[Trecho para análise]:
Pelo menos até o mês de maio, o governador ainda não havia nomeado o representante do governo estadual no Fórum. “Diversas reuniões já foram realizadas, mas o governo não participa”, reclama Joana. No dia 28 de janeiro, escolhido como o Dia Nacional de Combate ao Trabalho Escravo, o Fórum realizou audiência com o governo estadual para apresentar uma série de demandas. “Desde então, nada foi feito. Temos várias reivindicações, como a criação de centro de qualificação de trabalhadores”. A Repórter Brasil ligou e enviou e-mail para o governo do Piauí, mas não obteve retorno.
Respostas
O Maranhão continua sendo foco de aliciadores que buscam mão de obra escrava. A situação poderia ser diferente se houvesse programas efetivos de prevenção e políticas públicas para desenvolvimento local em nível estadual. No final de maio, durante audiência pública sobre trabalho escravo, a sociedade civil reivindicou a criação de uma CPI do Trabalho Escravo. Na ocasião, somente dois parlamentares compareceram a audiência.

[Atividade]: Retome o texto sobre o combate ao trabalho escravo no Piauí e no Maranhão e continue-o a partir da última frase apresentada.

[Material fornecido]:

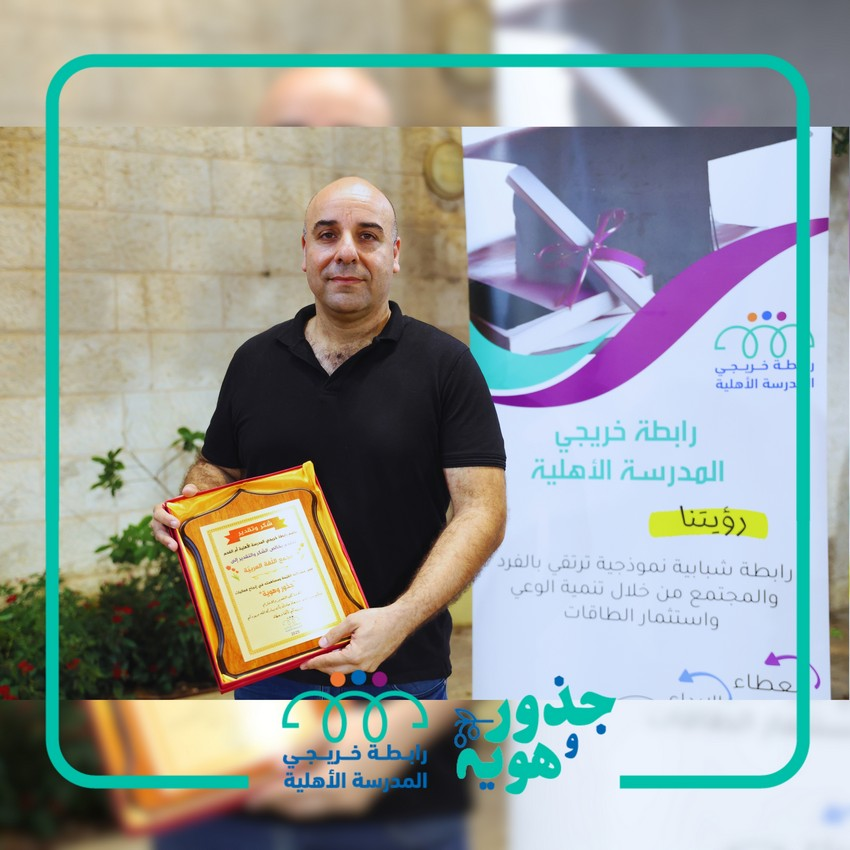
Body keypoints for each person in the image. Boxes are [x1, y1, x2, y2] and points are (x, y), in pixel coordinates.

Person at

[Resposta do exercício]:
Em entrevista por e-mail à Repórter Brasil, a governadora Roseana Sarney sustenta que “o governo tem trabalhado para mudar esse quadro [de aliciamento] no estado com ações efetivas”. Uma delas é a campanha de esclarecimento sobre direitos civis e trabalhistas voltada a trabalhadores, especialmente os da parea rural, em que são apresentadas as formas de trabalho análogo ao escravo. Estão programadas as publicações de duas cartilhas: “Cartilha do Trabalhador Rural – Direitos e Deveres” e “Trabalho Escravo – O que você precisa saber pra não cair nessa”.
De acordo com a governadora, algumas das secretarias estaduais como a do Trabalho e Economia Solidária (Setres) e a de Direitos Humanos e Cidadania (Sedihc) têm “buscado efetivar” a Coetrae do Maranhão com o objetivo de que “Estado, sociedade civil organizada e trabalhadores façam o devido acompanhamento dessa realidade”.
Para integrantes da sociedade civil, contudo, o compromisso assumido por Roseana “ficou só no papel”. “A secretaria de Direitos Humanos que assumiu agora não está inteirada do assunto. Só com a nossa pressão é que estamos conseguindo rearticular a Coetrae. O combate ao trabalho escravo não é prioridade do governo”, opina Antônio Filho, do Centro de Defesa de Direitos Humanos (CDVDH) de Açailândia (MA), entidade que acolhe vítimas da escravidão contemporânea e presta assessoria jurídica.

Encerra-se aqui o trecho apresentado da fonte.